4. Riwayat 6 bulan yang lalu:


- 7 April 2016, Serangan asma dibawa ke UGD, dilakukan nebulisasi 2x dan
mendapatkan obat bronkodilator oral.
- 10 April 2016, Dilakukan spirometri dan mendapat obat inhaler pelega dan pencegah
di poliklinik
Pemeriksaan Spirometri tanggal 10 April 2016
Pemeriksaan Prediksi Hasil %
VEP1 2,505 1,68 67
KVP 3,121 2,81 95
VEP1/KVP 78 60 69

- 21 Mei 2016, kontrol poliklinik dilakukan spirometri dan score tes kontrol = 24,
tidak ada keluhan sesak
Pemeriksaan Spirometri tanggal 21 Mei 2016
Pemeriksaan Prediksi Hasil %
VEP1 2,505 2,204 88
KVP 3,121 2,90 96
VEP1/KVP 78 82 91

4.1. Bagaimana cara pemeriksaan score tes kontrol asma dan interpretasi pada kasus?
Penilaian :
 < 19 TIDAK TERKONTROL
 20-24 : TERKONTROL BAIK
 25 : KONTROL TOTAL
Pada kasus: 9, tidak terkontrol.

4.2. Bagaimana cara pemeriksaan spirometri?


Prosedur
1. Pasien diberikan penjelasan mengenai tindakan yang akan dilakukan oleh
dokter atau perawat yang terlatih.
2. Pasien dilakukan identifikasi: usia, jenis kelamin, tinggi dan berat badan
3. Masukkan identitas pasien ke dalam alat spirometri.
4. Pasien diminta memakai penyangga mulut (mouth piece).
5. Dengan dipandu dokter atau perawat yang terlatih, pasien diminta untuk
menarik napas secara maksimal dan menghembuskannya secepat dan selapang
mungkin, pengukuran dilakukan sebanyak 3x, hasilnya dicatat di status pasien.
Pengukuran fungsi paru yang dilaporkan :
 Forced vital capacity (FVC) adalah jumlah udara yang dapat dikeluarkan
secara paksa setelah inspirasi secara maksimal, diukur dalam liter.
 Forced Expiratory volume in one second (FEV1) adalah jumlah udara yang
dapat dikeluarkan dalam waktu 1 detik, diukur dalam liter.

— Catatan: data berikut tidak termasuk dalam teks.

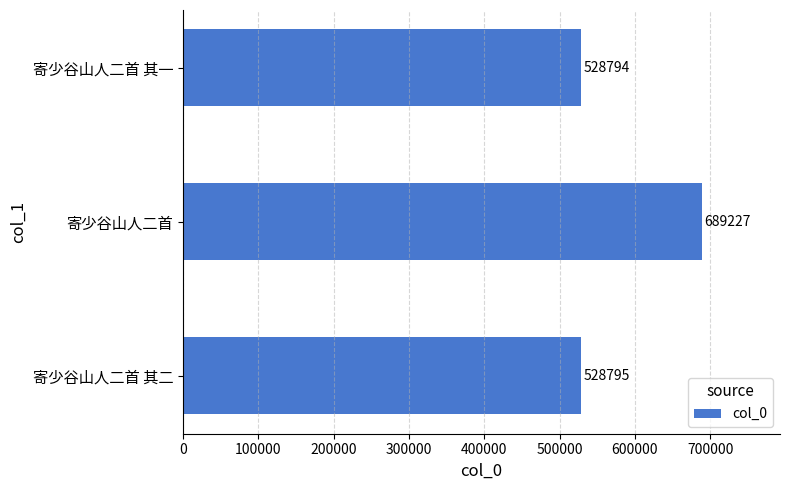

Where is the data nearest to the value 609010?

寄少谷山人二首 其二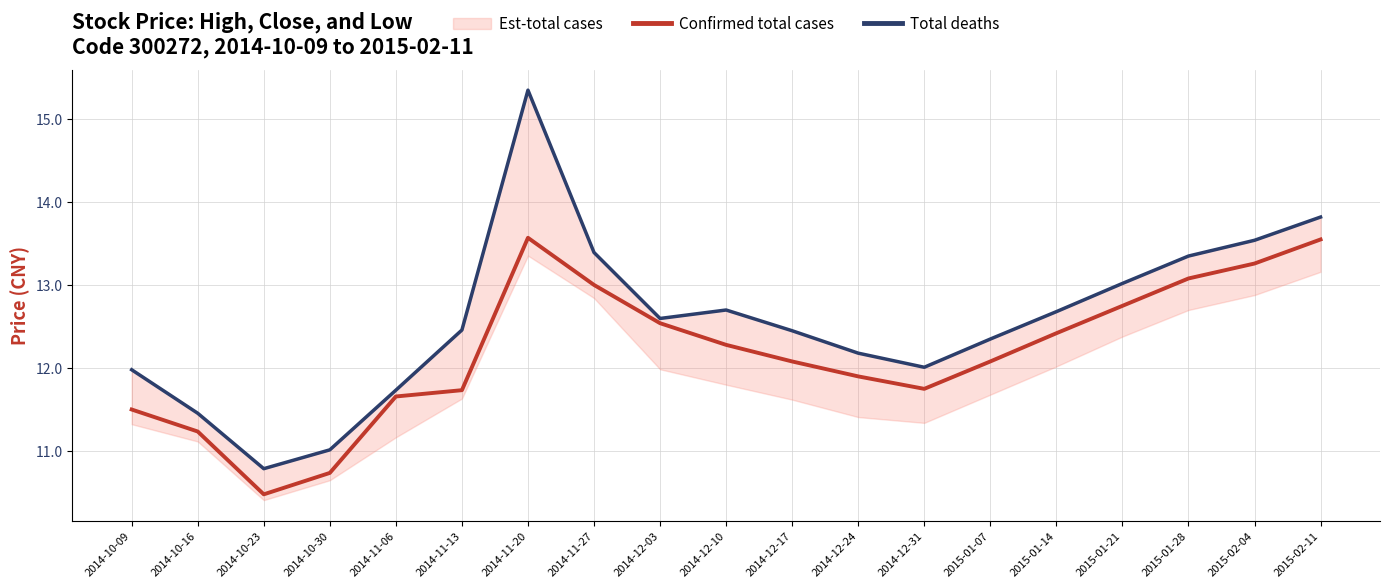

What is the spread (max minus min) of values at 2014-11-13?

0.7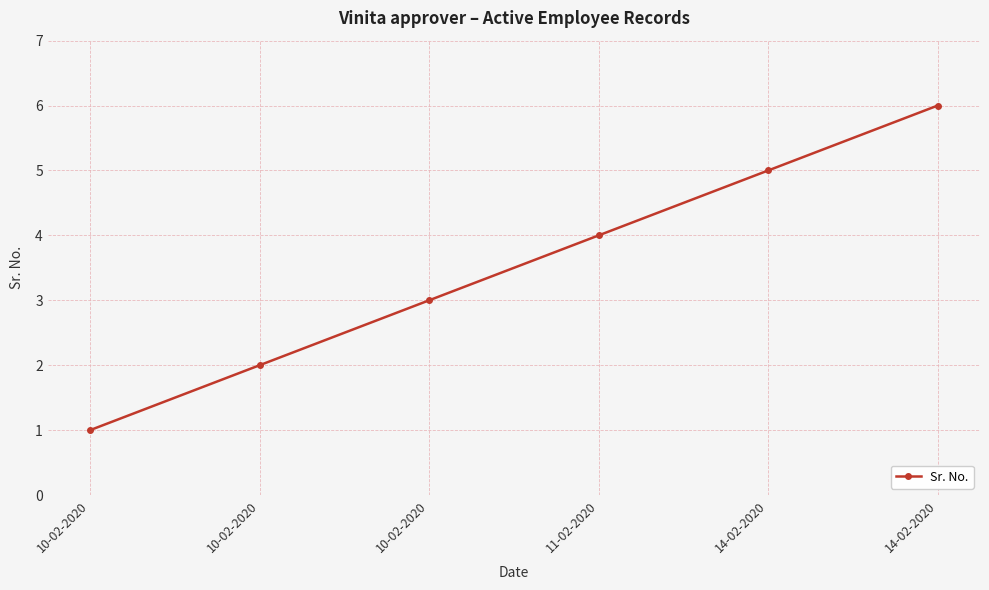

Is it true that the value at 10-02-2020 is 3?

True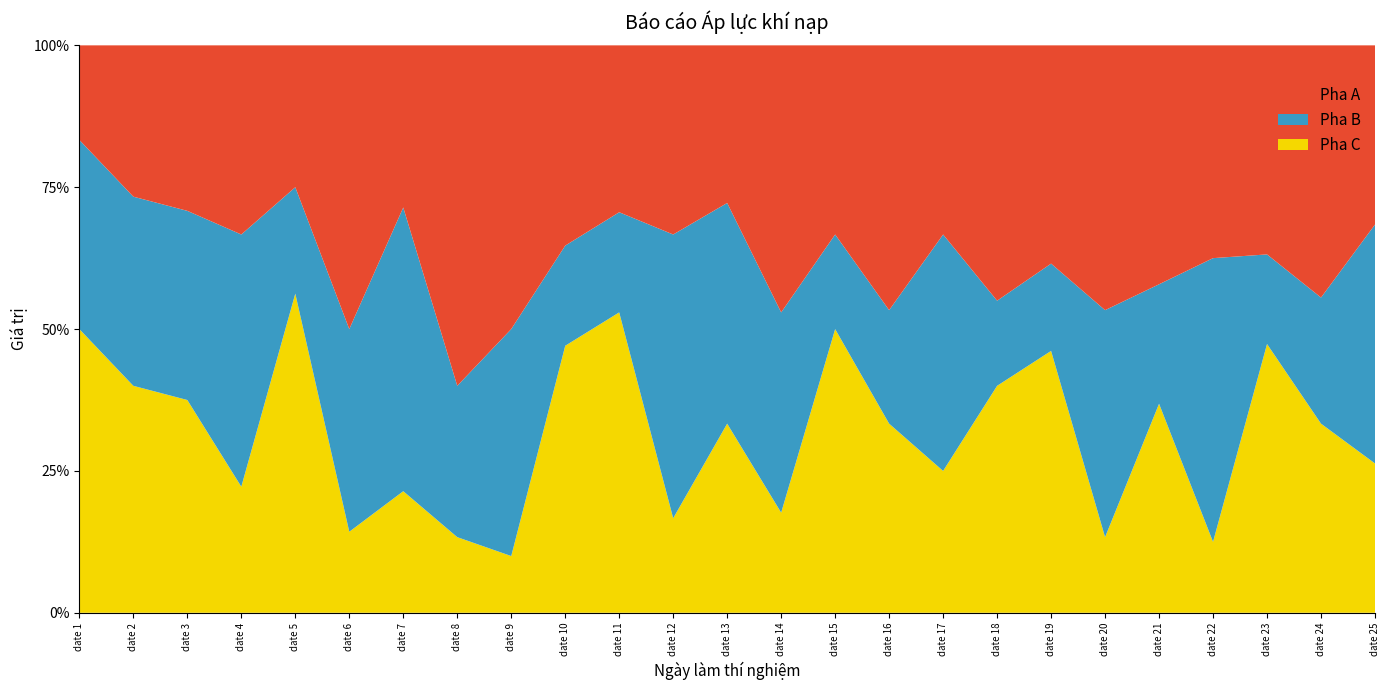

Reading left to right, extract all data points from this chart.

Pha A: date 1=1	date 2=4	date 3=7	date 4=3	date 5=4	date 6=7	date 7=4	date 8=9	date 9=5	date 10=6	date 11=5	date 12=6	date 13=5	date 14=8	date 15=6	date 16=7	date 17=8	date 18=9	date 19=5	date 20=7	date 21=8	date 22=6	date 23=7	date 24=8	date 25=6
Pha B: date 1=2	date 2=5	date 3=8	date 4=4	date 5=3	date 6=5	date 7=7	date 8=4	date 9=4	date 10=3	date 11=3	date 12=9	date 13=7	date 14=6	date 15=3	date 16=3	date 17=10	date 18=3	date 19=2	date 20=6	date 21=4	date 22=8	date 23=3	date 24=4	date 25=8
Pha C: date 1=3	date 2=6	date 3=9	date 4=2	date 5=9	date 6=2	date 7=3	date 8=2	date 9=1	date 10=8	date 11=9	date 12=3	date 13=6	date 14=3	date 15=9	date 16=5	date 17=6	date 18=8	date 19=6	date 20=2	date 21=7	date 22=2	date 23=9	date 24=6	date 25=5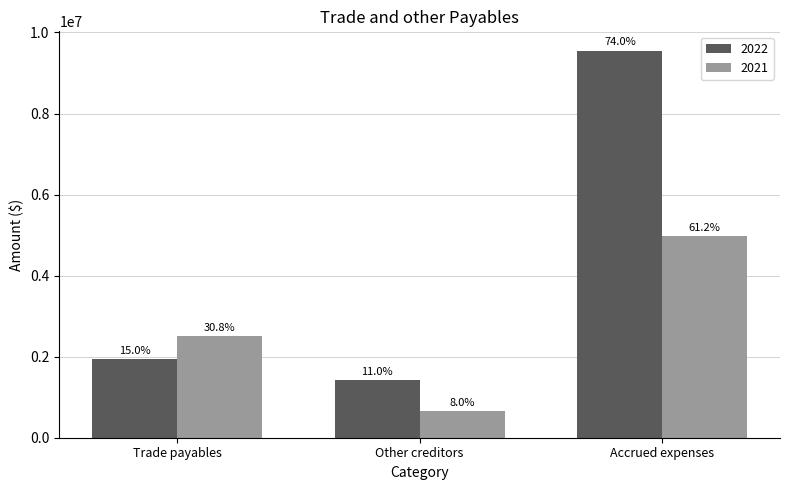

Are the bars grouped side by side (vs. stacked)?

Yes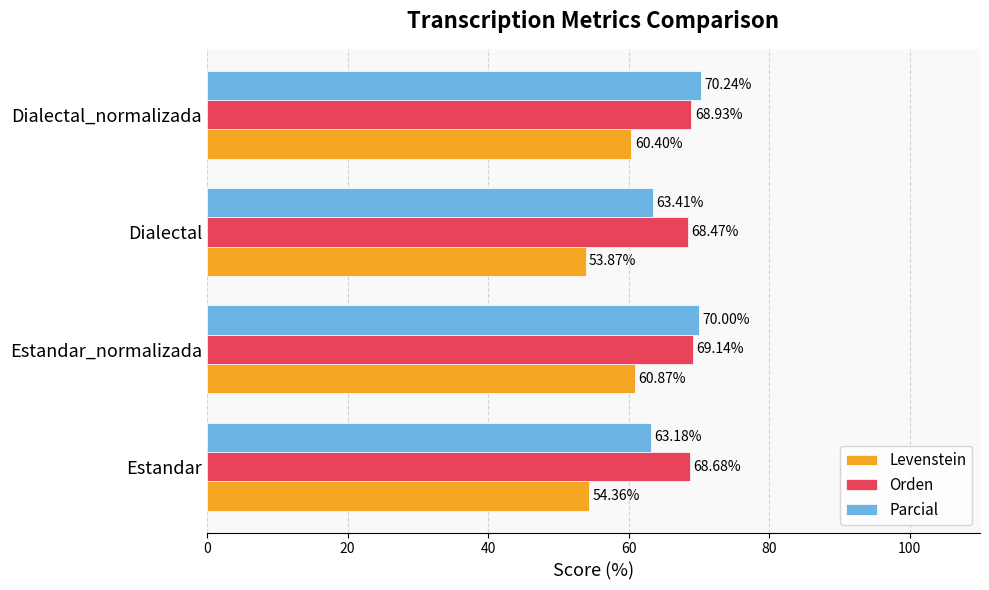

What is the sum of all Orden values?

275.2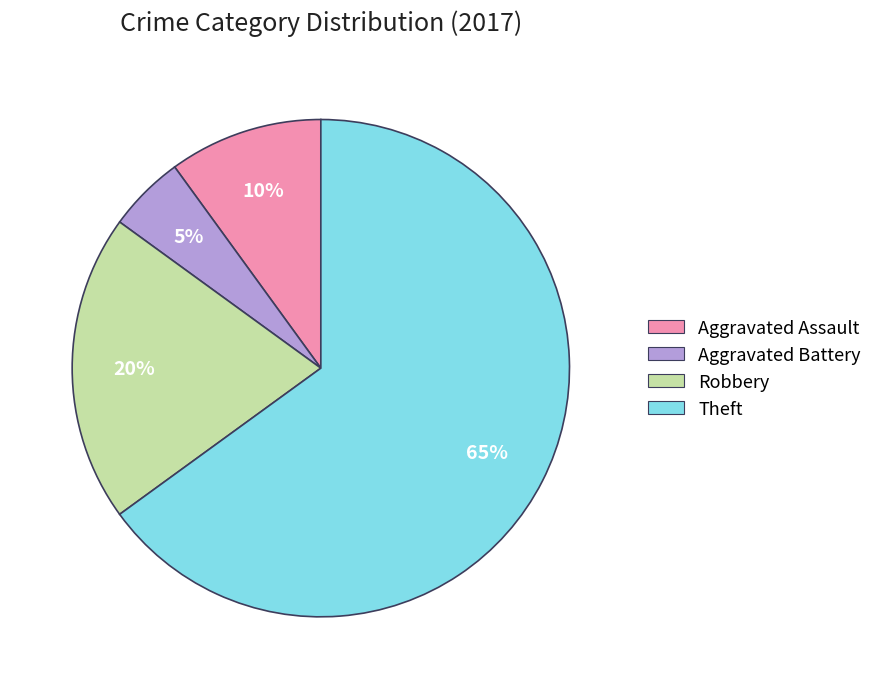

Which slice is the smallest?

Aggravated Battery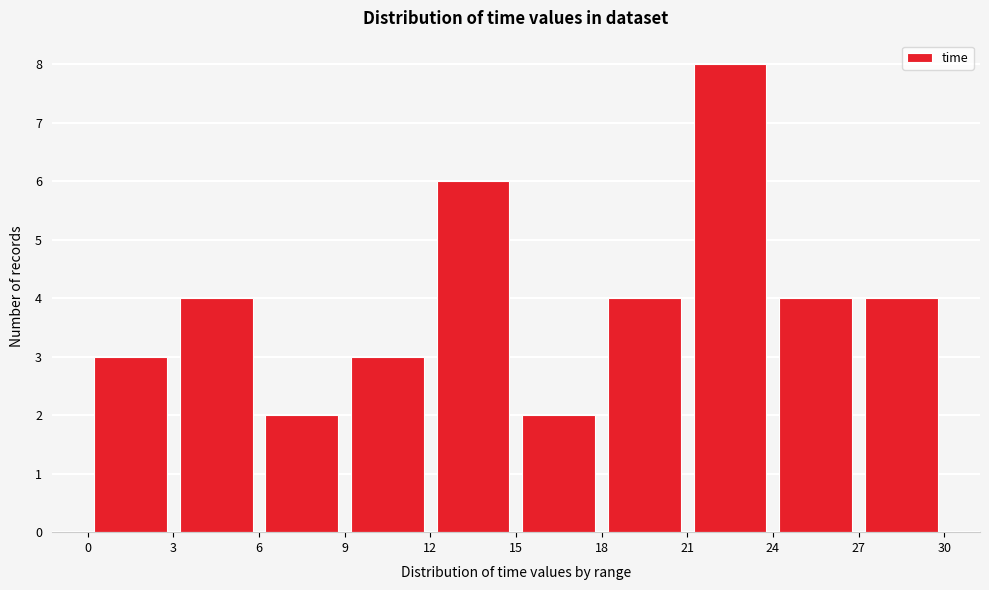

Which range on the x-axis has the tallest bar?

21 to 24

Bersama dengan
FVC merupakan indikator utama fungsi paru-paru
 FEV1/FVC merupakan rasio FEV1/FVC. Pada orang dewasa sehat nilainya
sekitar 75% - 80%
 FEF 25-75% (forced expiratory flow), optional
 Peak Expiratory Flow (PEF), merupakan kecepatan pergerakan udara keluar
dari paru-paru pada awal ekspirasi, diukur dalam liter/detik.
 FEF 50% dan FEF 75%, optional, merupakan rata-rata aliran (kecepatan)
udara keluar dari paru-paru selama pertengahan pernafasan (sering disebut
juga sebagai MMEF(maximal mid-expiratory flow

4.3. Bagaimana interpretasi pemeriksaan spirometri pada tanggal 10 April dan 21 Mei
2016?
value Normal obstruksi Restriksi 10 April 21 Mei
FVC(KVP) ≥ 80% pred N <N 95 N 96 N
FEV1(VEP1) ≥ 80% pred <N N/<N 67 A 88 N
FEV1/FVC > 70% < 70% > 70% 69 A 91 N
obstruksi normal

Pada tanggal 10 April Ny. N mengalami COPD sedang yaitu 67% dengan
rentang COPD sedang adalah 50 – 70%, setelah itu mendapat obat inhaler
bronkodilator baik pelega maupun pencegahan dan datang lagi pada tanggal 21
Mei dengan VEP1 88% mengalami perbaikan menjadi COPD Ringan dengan hasil
spirometri yang normal dengan rentang COPD ringan adalah >80%.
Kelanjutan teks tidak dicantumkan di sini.